Michael Gove, we need to teach less competitiveness and more compassion



Eton has a practice known as "oiling", which as Anthony Seldon has approvingly noted, “is learning how to win friends and influence others, and how to clamber over them to get what you want. It's a mixture of ambition, self-confidence and bloody-mindedness.”  Seldon was writing in 2011 to celebrate the fact that Toby Young had set up the West London Free School - a flagship for Michael Gove’s educational reforms - and Young “wanted “oiling” to go viral throughout his school”.

The idea that young people must be prepared for a life of constant competition lies at the heart of Gove’s educational philosophy. This week, when introducing a new curriculum, Gove stressed that it would prepare pupils to compete both in the UK and in the global race.

However, if we want our children to grow up to be happy adults we need to teach less competitiveness and more qualities such as compassion. Education should prepare them for life - not just to take their place as workers and consumers in the market.

Gove often speaks admiringly of the Singapore model of education, which is highly competitive and pressurised. It has not led to a happy society. In a 2012 opinion poll, "kiasu" was named as the characteristic that Singaporeans most perceived as existing in their own society. Kiasu means literally “fear of losing” and is variously translated as “competitive”, “self-centred”, “grasping” and “selfish.”  Second, third and fourth characteristics in Singaporean society, identified in the poll, were “competitive”, “self-centred” and “material needs”. Fifth was kiasi – literally “fear of death” – an attitude of being overly timid and afraid, terrified of risk.

When the Singaporeans were asked what characteristics they would ideally like to see in Singapore, their first and third preferences related to healthcare. Their second, fourth and fifth choices were related to compassion - caring for the elderly, caring for the disadvantaged and compassion itself. 

Gove’s vision is likely to produce children who become adults imbued either with the obnoxious kiasu or the pitiful kiasi.  It is a deeply depressing thought that we are educating our children to become stressed, anxious and unhappy.

Gove could learn useful lessons from Finland which, like Singapore, is regularly near the top of world rankings. In Finland, formal education does not even start until children are seven - whereas Gove has announced proudly that five year olds in the UK will now be taught fractions as part of his application of “rigour” and “toughness”. For a significant number of children too much pressure too young will prove counter-productive and there is no particular benefit for the others in learning, often by rote, so young.

In Finland there are no private schools, no long school days like in Singapore and no exams until 18. A senior official from Finland’s education department has explained, making an explicit comparison with the emphasis on competition in the far inferior US schools system: - “The important thing (in Finland) is ensuring school is a place where students can discover who they are and what they can do… we are in education because we believe in cooperation and sharing. Cooperation is a core starting point for growth."

Our current political elite demonstrate the danger of an education based on competition and “oiling”. It is notable how David Cameron lacks the sense of noblesse oblige felt by former Tory leaders such as Harold Macmillan. He and his colleagues possess a striking lack of compassion for those in severe hardship in this country. This flows in great part from their self-serving belief – one pushed by Ayn Rand and then Margaret Thatcher – that competition in society means those on top deserve to be on top and those at the bottom deserve to be at the bottom. 

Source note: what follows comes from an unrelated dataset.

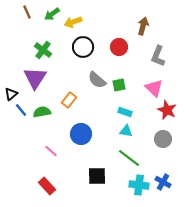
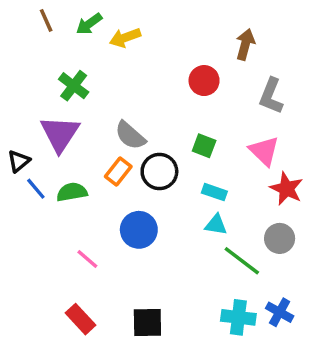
black circle: (83, 47) -> (159, 171), moved
gray semicircle: (97, 80) -> (130, 135), moved
green square: (119, 85) -> (204, 146), turned 32
green line: (129, 158) -> (242, 261), moved
black square: (97, 176) -> (147, 323), moved

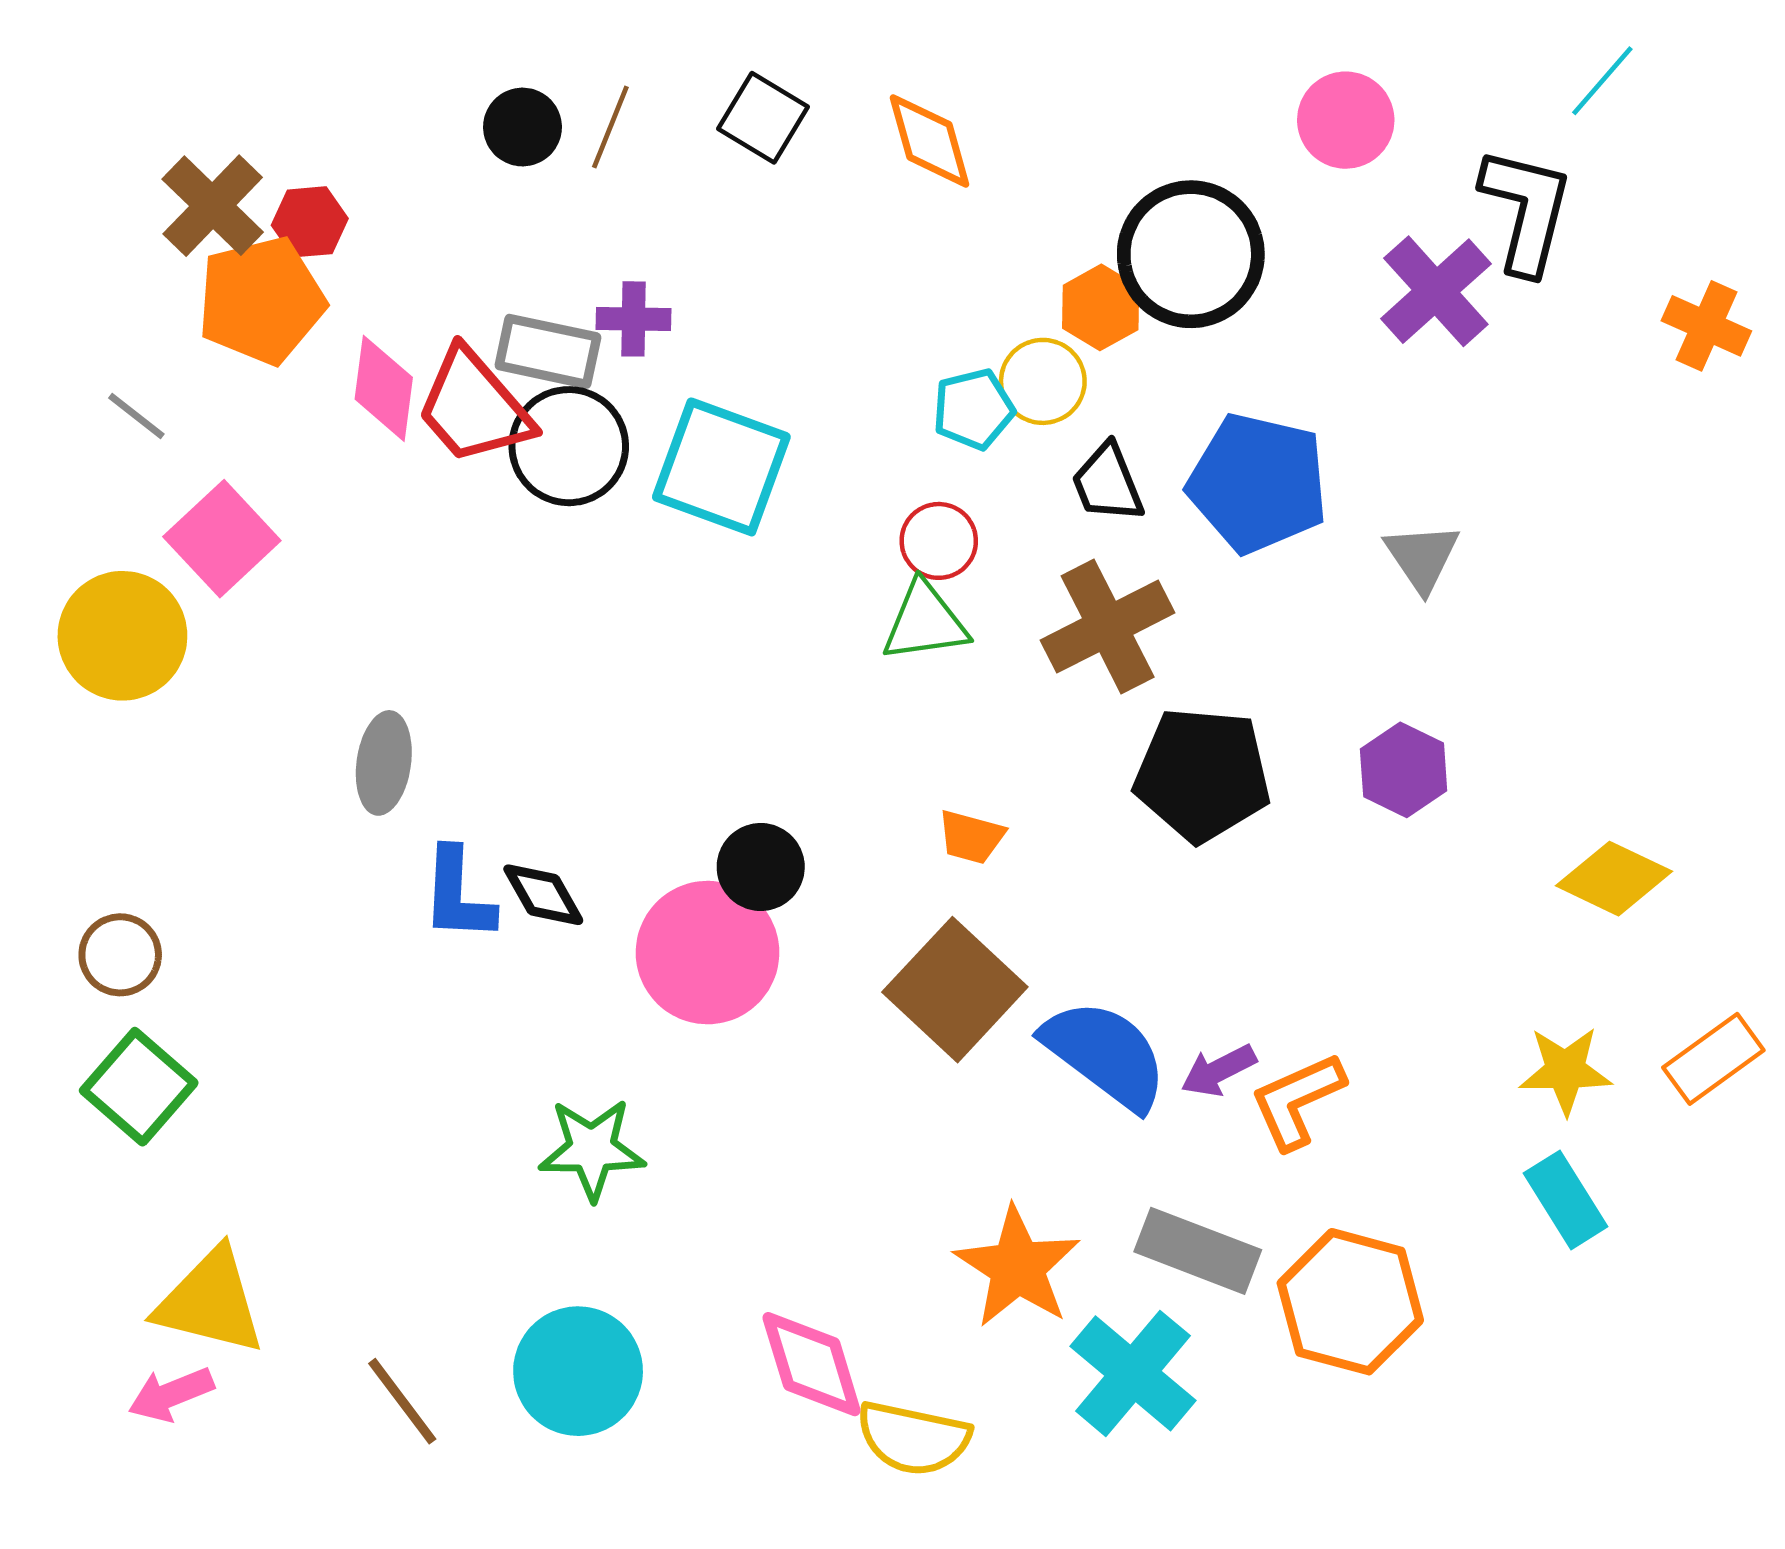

Of course, Cameron and the rest do not recognise that competition in our society is grossly rigged in their favour and against the poor. Their lack of compassion is not only immoral but also dangerous - it is creating a fractured and unhappy society.

At Eton and the West London Free School they are teaching the virtues of “oiling” to their pupils. It would be better to teach our children less competitiveness and more compassion.  We should also seek to instill a love of learning, an ability to think critically, self-respect and respect for others. We should teach our children to be decent people with proper values. We should not be teaching them to be successful rats in a rat race.









1 comment:

  1. We teach the important things by how we behave. What a National Curriculum says is no more and no less than what it says but long-lasting lessons are those experienced in daily interactions between children and their immediate environment and especially with their significant adults. In school, children don't often listen. They nearly always observe, and they often copy.

    Quick judgements, bullying, hypocrisy, hidden motives, favouritism and dishonesty are powerful teachers.

    It's not good to see schools being handed over en bloc to private trusts and unaccountable commercial interests in the new White Paper. The whole duplicitous arrangement will gradually become manifest in the behaviour of those who (eventually) are hiring, guiding and promoting the teachers who guide (in my case) our grand children.

    By their own guttering lights the New Tories are doing a great job.